蒙大柱没想到她有这般经历,一时有些不知该如何安慰。
但女孩子也并不需要他来安慰,说着说着脸上便有了笑意:“我让姑娘重新给我取名,姑娘问我喜欢什么字,我便说喜欢吉家的吉,听起来就很吉利。姑娘怕一个不够,就一下赐了我两个!”

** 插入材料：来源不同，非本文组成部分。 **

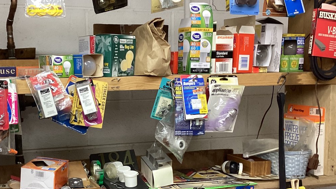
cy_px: 134
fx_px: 454
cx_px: 117
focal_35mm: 51
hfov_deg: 40.2
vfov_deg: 23.3
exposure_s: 1/50
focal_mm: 3.3
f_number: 2.4
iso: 200
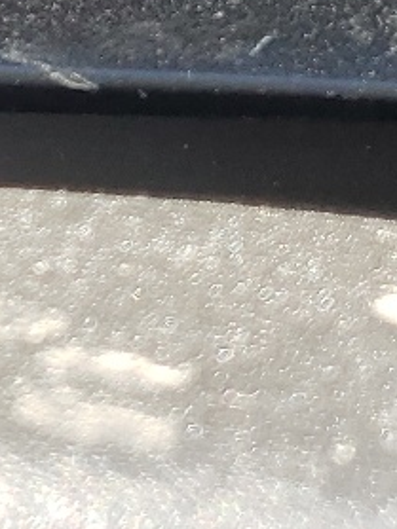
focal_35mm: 149
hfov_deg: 9.4
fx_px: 2280
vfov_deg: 11.8
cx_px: -382
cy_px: -529
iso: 50
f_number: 1.5
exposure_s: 1/357
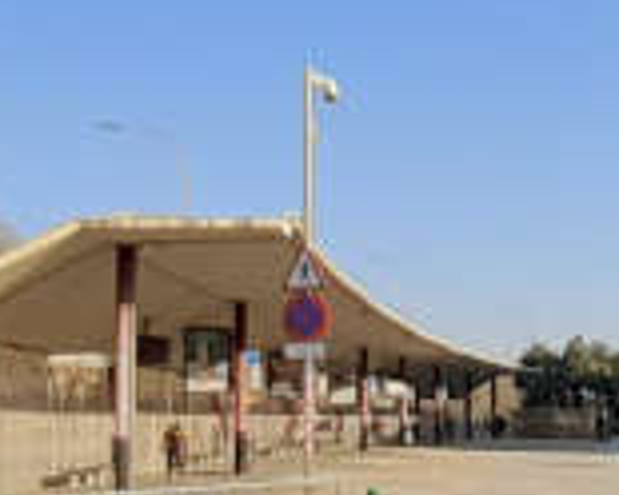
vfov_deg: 24.0
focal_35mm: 63
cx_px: 655
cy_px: 367
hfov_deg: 27.8
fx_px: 1154
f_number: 2.2
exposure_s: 1/720
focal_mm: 1.13
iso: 40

姑娘说,希望她日后一切吉祥如意。她想着,用这么吉利的名字呆在姑娘身边,说不定也能替姑娘驱散不祥呢。
见她笑,蒙大柱忍不住也跟着笑了。
吉吉将姜块放入罐中加了水,蒙大柱帮她端到炉上熬煮起来。
左右都要等着,二人便搬了小杌子,坐在炉子边闲聊起来。
“今日齐娘子之事,多亏了你。”吉吉愤愤又解气地道:“否则真要便宜了那张老二!”
蒙大柱不好意思地挠了挠头:“我也没帮上什么忙……”
就是被骂了一句而已。
吉吉也想到这一点,看着他傻里傻气的模样忍不住笑了笑。
她笑时露出一对虎牙,蒙大柱莫名不敢直视那双眼神,视线闪躲间落在她的手上,有些不好意思地道:“吉吉,实则那日在府外第二次见到你,我便在想,能不能同你……”
吉吉听得笑意一凝。
再看他表情,她放在膝上的手指下意识地往后缩了缩。
总不能是对她……二见倾心吧?!
女孩子年纪不大,却因经历丰富而懂得颇多。
然而懂归懂,无措也是真的。
很快,小姑娘的脸颊也被炉火“烤”红了。
她手指握在一起,有些紧张地问:“……什么?”
“能不能同你……掰个手腕啊?”蒙大柱看着她,鼓足勇气道:“我看你力气极大,便一直想同你比比!”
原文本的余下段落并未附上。